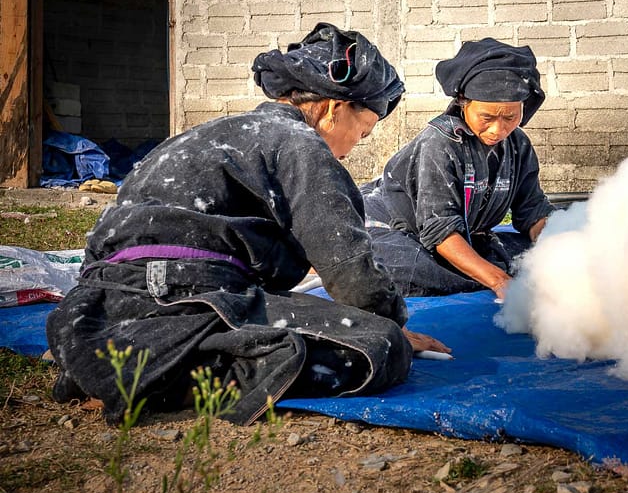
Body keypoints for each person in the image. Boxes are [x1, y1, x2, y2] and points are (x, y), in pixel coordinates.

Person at [46, 23, 449, 426]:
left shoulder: (203, 134)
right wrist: (390, 325)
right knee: (381, 348)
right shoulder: (299, 144)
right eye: (362, 131)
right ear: (333, 109)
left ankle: (118, 353)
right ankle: (159, 376)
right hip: (184, 294)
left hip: (100, 300)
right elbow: (351, 272)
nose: (355, 145)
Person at [361, 38, 555, 300]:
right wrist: (499, 281)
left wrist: (555, 251)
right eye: (487, 117)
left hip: (460, 237)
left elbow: (532, 211)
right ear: (464, 102)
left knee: (529, 258)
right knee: (407, 268)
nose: (498, 129)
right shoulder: (439, 144)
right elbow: (441, 232)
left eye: (510, 117)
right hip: (393, 231)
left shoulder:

▶ Your instructions:
The listing should be transcribed in full, exactly, and without its pictures.

▶ Written answer:
Body keypoints for each person in the image. Boxes are [x1, y1, x2, y2] and points are (x, y), in pixel coordinates.

Person at [46, 23, 449, 426]:
left shoulder: (203, 134)
right wrist: (390, 325)
right knee: (381, 348)
right shoulder: (299, 144)
right eye: (362, 131)
right ear: (333, 109)
left ankle: (118, 353)
right ankle: (159, 376)
right hip: (184, 294)
left hip: (100, 300)
right elbow: (351, 272)
nose: (355, 145)
Person at [361, 38, 555, 300]:
right wrist: (499, 281)
left wrist: (555, 251)
right eye: (487, 117)
left hip: (460, 237)
left elbow: (532, 211)
right ear: (464, 102)
left knee: (529, 258)
right knee: (407, 268)
nose: (498, 129)
right shoulder: (439, 144)
right elbow: (441, 232)
left eye: (510, 117)
right hip: (393, 231)
left shoulder:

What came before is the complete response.